SWITZERLAND — As global attention shifts and financial commitments waver in the battle against HIV, the Joint United Nations Programme on HIV/AIDS (UNAIDS) has honed its focus on a pivotal strategy — community-led interventions.
This strategic shift, highlighted in UNAIDS Executive Director Winnie Byanyima’s remarks within the organization’s annual World AIDS Day Report, addresses concerns over a notable decline in financial support to community-led organizations.
Byanyima unequivocally states that this reduction is taking a toll on lives, emphasizing the alarming consequence of obstructed HIV prevention and treatment services due to crackdowns on civil society and the violation of human rights, particularly among marginalized communities.
She highlights the adverse impact of harmful laws and policies targeting populations at risk of HIV, asserting that such measures not only jeopardize the lives of community activists but also impede the delivery of essential HIV services.
The World AIDS Day Report serves as an urgent call to action for governments and international partners, urging them to enable and support communities in their leadership roles.
It challenges the prevailing narrative that treats communities as problems to be managed rather than recognizing and supporting them as leaders.
The report underscores the significant role played by individuals living with and affected by HIV in steering the response to the pandemic.
Byanyima emphasizes these individuals as trusted voices, stating that communities possess an unparalleled understanding of what is most needed, what interventions work, and what systemic changes are required.
A political declaration resulting from a United Nations high-level meeting on AIDS in 2021 strengthens the call for community initiatives.
By 2025, the declaration envisions community-led organizations delivering 30% of testing and treatment services, 80% of HIV prevention services for high-risk populations, and 60% of programs supporting societal changes vital for an effective and sustainable HIV response.

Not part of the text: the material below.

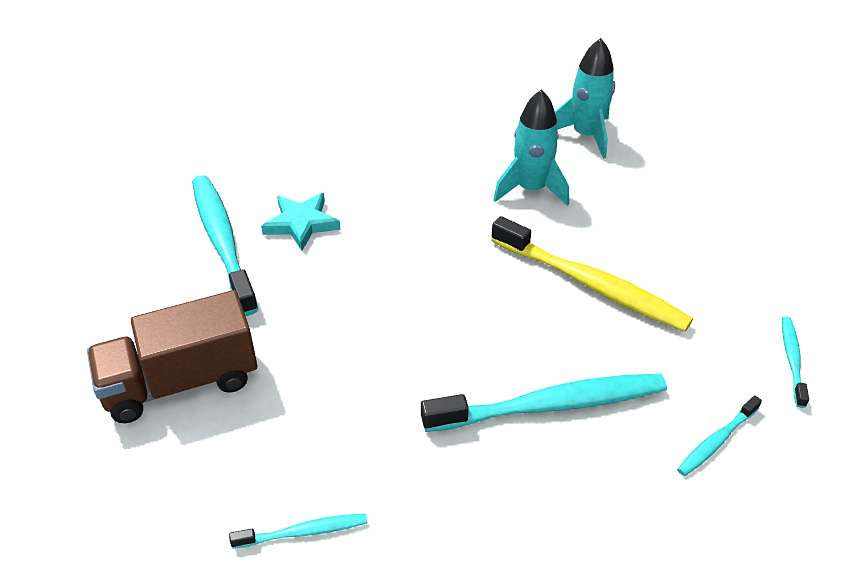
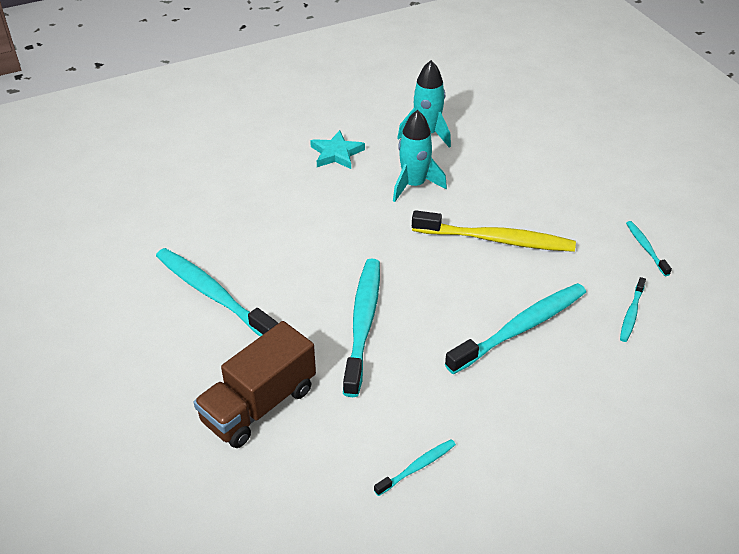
camera: 25 degrees left, 0 degrees up
(301, 224) = (264, 262): turquoise star -> turquoise star (336, 153)
(361, 331) = (363, 323): none -> turquoise toothbrush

Additionally, the 10–10–10 targets aim to eliminate punitive laws against LGBTQI people, people who use drugs, sex workers, and other often criminalized populations.

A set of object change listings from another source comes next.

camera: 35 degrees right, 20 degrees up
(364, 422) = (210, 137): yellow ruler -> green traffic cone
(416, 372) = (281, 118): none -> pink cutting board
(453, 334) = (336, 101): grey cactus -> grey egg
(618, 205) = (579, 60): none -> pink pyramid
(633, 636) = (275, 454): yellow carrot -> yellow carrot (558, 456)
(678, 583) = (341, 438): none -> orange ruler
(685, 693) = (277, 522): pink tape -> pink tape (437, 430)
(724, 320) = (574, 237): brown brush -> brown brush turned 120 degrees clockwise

Simultaneously, they aim to reduce stigma, discrimination, gender inequality, and violence experienced by individuals living with HIV and those from key and priority populations.
In an enlightening addition, the report includes nine guest essays by community leaders, offering insights into how they have driven change, the obstacles they face, and the actions they advocate for governments and international partners.

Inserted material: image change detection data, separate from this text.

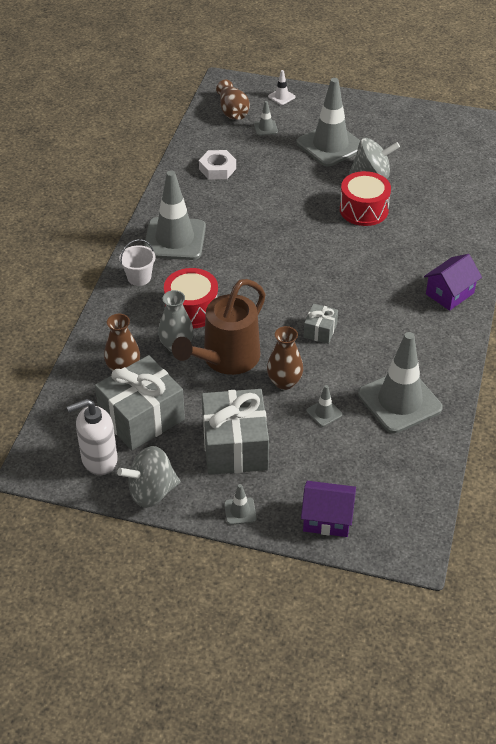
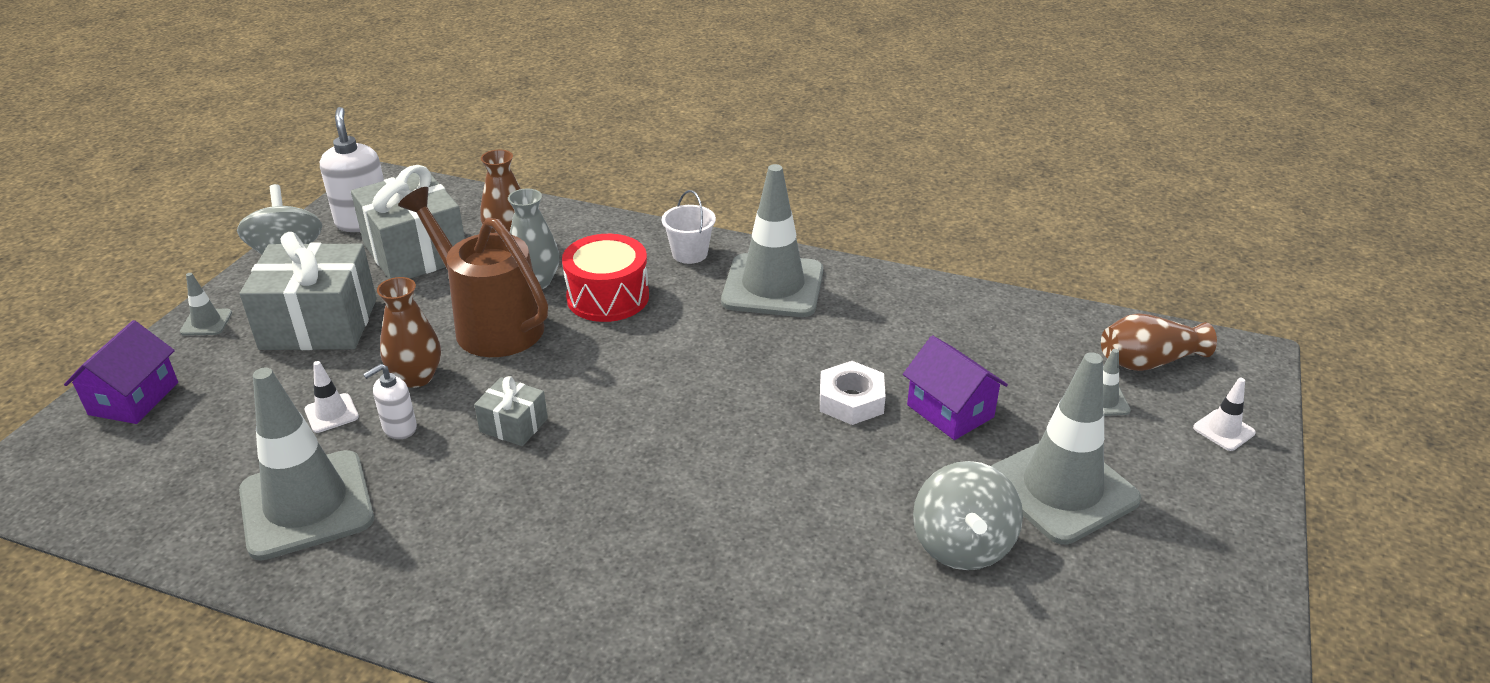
camera: 95 degrees right, 10 degrees down
(217, 169) = (961, 336): white nut -> white nut (851, 400)
(324, 413) = (331, 413): grey traffic cone -> white traffic cone
(331, 378) = (399, 428): none -> white soap dispenser
(364, 210) = (840, 518): red drum -> none
(449, 293) = (553, 623): purple house -> purple house (950, 411)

These first-hand accounts provide a poignant illustration of the transformative power of community-led initiatives.
The report’s urgency and call to action come against the backdrop of the recent failure of the US Congress to reauthorize funding for the President’s Emergency Plan for AIDS Relief (PEPFAR), the world’s largest aid program for global health.
While this failure doesn’t automatically terminate PEPFAR, it casts uncertainty on its future. In the short term, PEPFAR retains the capacity to continue providing life-saving prevention, care, and treatment services in partnership with supported countries.